* _Direction 1_
Answer these questions from the conclusion section:
(a) Who has the burden of proving that Court-ordered visitation would be in the child's best interests?
(b) How did Grandfather respond when GAL asked whether he would speak negatively about Mother to [C.L.H.]?
(c) Whom does GAL describe as taking very seriously her role as [C.L.H.]'s day-to-day caregiver?
* _Direction 2_
Please write out the stretch of the conclusion section from "CONCLUSION AND RECOMMENDATIONS" through "and his development.", substituting "wider family" for "extended family".

--- start Text passage ---

CONCLUSION AND RECOMMENDATIONS
Case law provides that Grandparents have the burden of proving that Court-ordered visitation would be in the child's best interests. Grandparents have two very compelling arguments to offer the Court given their very active caregiving role with [C.L.H.] during his first (5) years and the fact that they are, as it appears to GAL, his only and best link to his extended family as Mother does not maintain an active relationship with her family at present. Both of these things are extremely positive for a child and his development.
However, case law also discusses the negative effect family discord may have on a child subject to Court-ordered grandparent visitation. GAL directly asked Grandparents if they could assure GAL that they would not speak negatively about Mother to [C.L.H.] and Grandfather vehemently denied that he would. Grandmother stated she would not, but with less conviction. GAL believes that Grandmother would have major difficulty getting past Mother's choice of domestic partner and the fact she is a lesbian. GAL notes that both Grandparents have very negative feelings toward [K.W.] who, whether they like it or not is now "Mom" to [C.L.H.].
Mother was a very pleasant, intelligent, and articulate woman who expressed great affection and appropriate maternal feelings toward [C.L.H.]. GAL believes that [C.L.H.] is Mother's first priority, above and beyond any other relationship, and that she understands she has the ultimate authority for his upbringing and well-being, even when traveling. GAL also believes that [K.W.] places priority on [C.L.H.'s] well-being and takes very seriously her role as his day-to-day caregiver and that both women put forth a great deal of time and effort in determining how [C.L.H.] will be raised. It is Mother's absolute right to choose how to raise [C.L.H.] and to whom she will delegate responsibility for his care and well-being when needed. Mother clearly has been extremely hurt by the rejection she perceives from Grandparents.

--- end Text passage ---
--- start Dataset entries ---

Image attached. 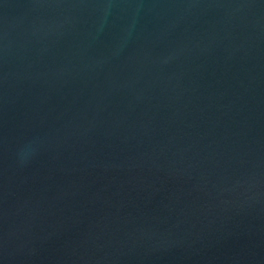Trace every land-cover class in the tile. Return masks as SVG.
<instances>
[{
    "label": "water",
    "instance_id": "1",
    "mask_svg": "<svg viewBox=\"0 0 264 264\" xmlns=\"http://www.w3.org/2000/svg\"><path fill=\"white\" fill-rule=\"evenodd\" d=\"M0 264H264V0H0Z\"/></svg>",
    "mask_w": 264,
    "mask_h": 264
}]
</instances>
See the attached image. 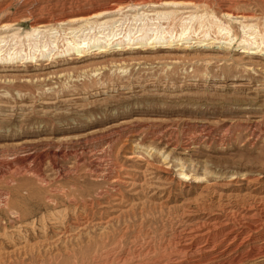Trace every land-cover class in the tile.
<instances>
[{"label": "rangeland", "instance_id": "obj_1", "mask_svg": "<svg viewBox=\"0 0 264 264\" xmlns=\"http://www.w3.org/2000/svg\"><path fill=\"white\" fill-rule=\"evenodd\" d=\"M202 1L172 19L122 8L132 0H0V264H212L207 224L264 203V136L251 135L255 122L264 129V45L240 28L232 42L197 43L220 38L209 16L221 20L219 3L262 31L264 0ZM104 6L114 12L67 21ZM113 34L102 51H67ZM152 34L165 43L113 45Z\"/></svg>", "mask_w": 264, "mask_h": 264}, {"label": "bare ground", "instance_id": "obj_2", "mask_svg": "<svg viewBox=\"0 0 264 264\" xmlns=\"http://www.w3.org/2000/svg\"><path fill=\"white\" fill-rule=\"evenodd\" d=\"M132 1H133L134 5L133 4L132 5L127 4V6H122V8L128 7V6L129 7L130 6H136L138 4H141L142 7L148 6V7H152V8H156V9L159 8L161 11L156 10L155 11L156 15H160L162 17H170L172 19L175 18L176 16H178V14H180V13L182 14V13L188 12V11H184V9H186V8H198L201 6L200 4H202V2H203L202 0H132ZM234 3L237 4L238 2H234ZM114 7H116V9L114 11H118L121 8L120 4L115 5ZM114 7H105V6L100 7V8L96 7L95 8L96 10L93 13L91 12L90 14H81V15L69 17L67 21L68 22H74V23H80V22L85 21L87 23L91 19L102 18L108 14L113 13L114 11L111 9H114ZM162 9H168V11H162ZM217 9L219 11V14L221 16L222 21L220 19H218L213 13L209 14V16L212 19L213 28L216 29L215 33L220 35V38H218V36L212 38V37H210V34L205 31L201 36L202 39L198 38L197 43L203 44V42H205V44H206V43H208L207 41L211 40V39H223L225 41L232 42L233 40L237 39V33H236L235 28H240V30L242 31V33L244 35L243 40H242V41H244V43L248 42L249 45L256 44V45H254L255 47H252L254 49L260 48V46L264 45V29H262V31L258 30L256 32L255 31L250 32V30L253 27L251 25L246 24L248 16H246L244 14V12L237 11L232 5L223 4V3H219L217 5ZM237 9H239V8H237ZM151 10L154 11L155 9H151ZM105 21L106 20L102 21L101 23H103ZM46 26L47 25H44L43 23H39L36 26V29H40V28L42 29V28H45ZM209 26H210V24H209ZM1 27L2 28H5V27L9 28L10 24L5 23ZM156 27H158V26H156ZM31 29H32V31H35V27H32ZM139 30H141V29H139ZM183 31L184 32L179 34L180 38H178V40H181V42L183 41V43L191 42V40L193 39V36H190V33L193 34L194 31H189L188 33H186L185 31H188V27L187 28L185 27V29ZM30 33L31 32H26V35H29ZM141 34H140V36H141ZM160 34H162V33H160ZM160 34H158V36L156 34H152L151 36L155 35L152 38L153 40L150 37V39L152 41H149V38H146V37H140L139 38V36L135 37L136 36L135 35L132 38L129 35L128 38L126 37L127 39L125 38L124 40H117L115 42V44H113V45L119 46V48H123V47H128V45H132V44H138L137 46H140V47L146 46L149 43L150 44L155 43V45L156 44H164L166 41L165 37L161 36ZM111 35L112 34H110L109 36H111ZM197 35L199 36V34H197ZM114 36H115V34H113V36L110 40L107 39V36H104V37H102L103 38L102 40L98 39V40H96V42H97L96 44L90 45V46L88 43H85L86 41H84L82 39H81L82 41H79V42L70 41V42H67L68 43V50L67 51H68V53L74 52L75 56L82 54L86 50L87 47H89V48L92 47L97 51H102V50H104V48H106L107 46H109L110 44L113 43L111 41H112ZM54 38H55V36H54ZM116 39H119V37L115 38L114 41ZM1 41H2V39L0 38V43H1ZM50 44L53 45L54 43H50ZM249 45L245 46L246 49L250 48V47H247ZM53 47H57V46L54 44ZM42 48H44V47H42ZM39 52H41L39 54L41 57H45V56H48L51 51L48 53L46 52L47 54H44L42 52V50H40ZM0 53H2V51ZM12 53H14V52H12ZM17 53H19V52H17ZM8 54L10 55V53H8ZM2 56H3V54H2ZM13 57L14 56H12V58ZM37 57H39V56H32L31 58H37ZM10 59H11V56H10ZM119 127H120V125L118 127H115V126L112 127L111 126L108 129H104V131H114L116 128H119ZM251 130H252L251 135H255L256 137H258L260 134H263V136H264V129H262V127L256 122H255L253 129H251ZM205 132L204 133L206 134V136H209L211 133V130L208 129ZM250 137H252V136H250ZM19 147L21 149L22 148H24V149L28 148V150L32 149L34 151L41 149V151L43 153H48L51 149H53L54 146L50 143H43V142L29 143V142H26V143H20ZM54 148L60 149L61 144L56 145V147H54ZM30 152H29V154H30ZM29 154H26L25 157L29 158L30 157ZM21 160L22 159H20V161ZM96 160H98V159H96ZM96 168H98V167H96ZM33 169H34V167H33ZM100 172H101V170H100ZM184 176H186V174H184ZM247 198H248V196H247ZM252 199H253L252 203L247 204L246 207H243L241 210H235V209L229 208V207L225 208L224 212H226V213H225L224 217L226 220H224V221H222L223 219L221 221L215 220L216 223H215V225H213L214 227L209 225V223L211 221L209 223L207 222L208 224L207 223H205V224L200 223L201 225H203V227L206 224L208 225L207 230L204 229L205 231L200 233V237L204 238V240L206 242V245L203 248H201V247L200 248H201L202 252H206L208 254H209V252L215 253L213 256L212 264H247L250 261H254V260L264 258V203L262 201L263 198H259V196H257V197H253ZM247 203H248V201H247ZM216 219H218V218H216ZM199 227H202V226H199ZM197 230H198V227H197ZM196 234H198V233H196ZM193 236H195V235H193ZM216 238H218L217 242L215 241ZM188 240H189V238H188ZM186 242H187V240H186ZM198 246H200V245L198 244ZM181 248L183 250V253L190 254L193 252L194 242L192 241L189 243H184L183 245H181ZM196 248L198 249L199 247H196ZM196 252H194V253H196Z\"/></svg>", "mask_w": 264, "mask_h": 264}]
</instances>
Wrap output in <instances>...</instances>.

--- end Dataset entries ---

* _Correct answer 1_
(a) Grandparents.
(b) He vehemently denied that he would.
(c) [K.W.]

* _Correct answer 2_
CONCLUSION AND RECOMMENDATIONS
Case law provides that Grandparents have the burden of proving that Court-ordered visitation would be in the child's best interests. Grandparents have two very compelling arguments to offer the Court given their very active caregiving role with [C.L.H.] during his first (5) years and the fact that they are, as it appears to GAL, his only and best link to his wider family as Mother does not maintain an active relationship with her family at present. Both of these things are extremely positive for a child and his development.